My intepretion of both API RP 521 and NORSOK Std. P-100 is that you have to design the FKOD liquid capacity to handle full flow from one (or more) flowlines for a certain period of time. Full flow is the liquid and gas. If you block the production header and the pressure relief valve lifts you will have 2-phase flow that was going to your production separator going to flare system for a period of time. Why would the liquid not flow? I like the beer example but its not quite the same deal when you're considering piping systems with high pressure upstream and low pressure downstream.

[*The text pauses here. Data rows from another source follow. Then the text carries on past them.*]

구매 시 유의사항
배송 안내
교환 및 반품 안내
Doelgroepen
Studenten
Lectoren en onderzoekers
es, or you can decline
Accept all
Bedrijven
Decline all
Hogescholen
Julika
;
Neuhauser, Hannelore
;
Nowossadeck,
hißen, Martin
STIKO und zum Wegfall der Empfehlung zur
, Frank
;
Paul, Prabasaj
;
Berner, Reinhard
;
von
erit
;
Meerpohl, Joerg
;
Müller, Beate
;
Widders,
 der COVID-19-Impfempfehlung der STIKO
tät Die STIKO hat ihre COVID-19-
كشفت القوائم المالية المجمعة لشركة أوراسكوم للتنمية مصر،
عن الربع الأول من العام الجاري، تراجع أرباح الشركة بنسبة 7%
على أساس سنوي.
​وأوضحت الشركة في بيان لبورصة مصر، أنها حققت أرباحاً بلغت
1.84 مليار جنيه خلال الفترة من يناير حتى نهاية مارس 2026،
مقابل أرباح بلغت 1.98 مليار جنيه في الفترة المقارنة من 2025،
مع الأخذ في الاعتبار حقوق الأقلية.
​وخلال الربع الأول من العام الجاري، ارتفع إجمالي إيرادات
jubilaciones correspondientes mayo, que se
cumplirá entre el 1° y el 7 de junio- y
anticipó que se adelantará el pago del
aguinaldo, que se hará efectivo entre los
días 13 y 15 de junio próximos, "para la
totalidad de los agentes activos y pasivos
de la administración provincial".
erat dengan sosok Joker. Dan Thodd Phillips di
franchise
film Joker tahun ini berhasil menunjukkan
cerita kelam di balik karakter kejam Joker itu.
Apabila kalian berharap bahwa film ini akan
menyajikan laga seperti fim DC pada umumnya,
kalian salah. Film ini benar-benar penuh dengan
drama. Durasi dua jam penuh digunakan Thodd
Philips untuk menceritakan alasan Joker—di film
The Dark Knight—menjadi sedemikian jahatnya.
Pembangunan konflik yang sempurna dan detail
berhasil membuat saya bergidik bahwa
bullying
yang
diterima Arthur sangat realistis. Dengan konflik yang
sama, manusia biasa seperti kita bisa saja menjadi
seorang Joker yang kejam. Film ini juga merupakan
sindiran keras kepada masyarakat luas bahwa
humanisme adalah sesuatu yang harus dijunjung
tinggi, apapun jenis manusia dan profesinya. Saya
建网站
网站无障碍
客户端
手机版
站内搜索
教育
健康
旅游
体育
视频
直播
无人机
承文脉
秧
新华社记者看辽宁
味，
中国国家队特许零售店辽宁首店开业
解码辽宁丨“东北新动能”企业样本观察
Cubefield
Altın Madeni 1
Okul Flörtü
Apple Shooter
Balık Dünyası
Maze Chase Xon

I have designed flare systems in the in the past using FLARENET and one the first objectives is to sit and decicde which relief scenarios can occur co-incidently. A full flow relief from the production headers is very unlikely (if even possible) to occur simulatenously with any other reliefs and therefore the builtup back pressure on other PSVs is not of concern. The full flow PSV discharge piping is sutiably sized to ensure that a full flow relief does not build up backpressure on the valve that exceeds 40% of the set presssure (balanced bellow valve) or 10% for a conventional valves.

So my question is when deciding what the FKOD liquid capacity must be and when considering the PSV sizing should I worry about the peak transient flowrate that occurs when a liquid slug arrives in the production header? The more I think about it the more I think this is unnecessary and over conservative, for the full flow PSV on the production header the sizing should be based on the plant process capacity for the full flow relef scenario not peak transient flowrates caused by liquid slugging.

Thanks Shan

When you size a separation vessel (separator, scrubber or flare knock-out drum), you have to consider vapor capacity and liquid capacity. Usually, vapor capacity and liquid capacity result different vessel diameter and length. In most cases, liquid capacity is the governing factor for the oil separator and vapor capacity for the scrubbers and the flare knock-out drums.

A slug catcher is supposed to handle liquid slugs. However, usually there is no slug catcher on the offshore platform because of limitation of space.

I consider the scenario of slug arriving and outlet block simultaneously as double jeopardy.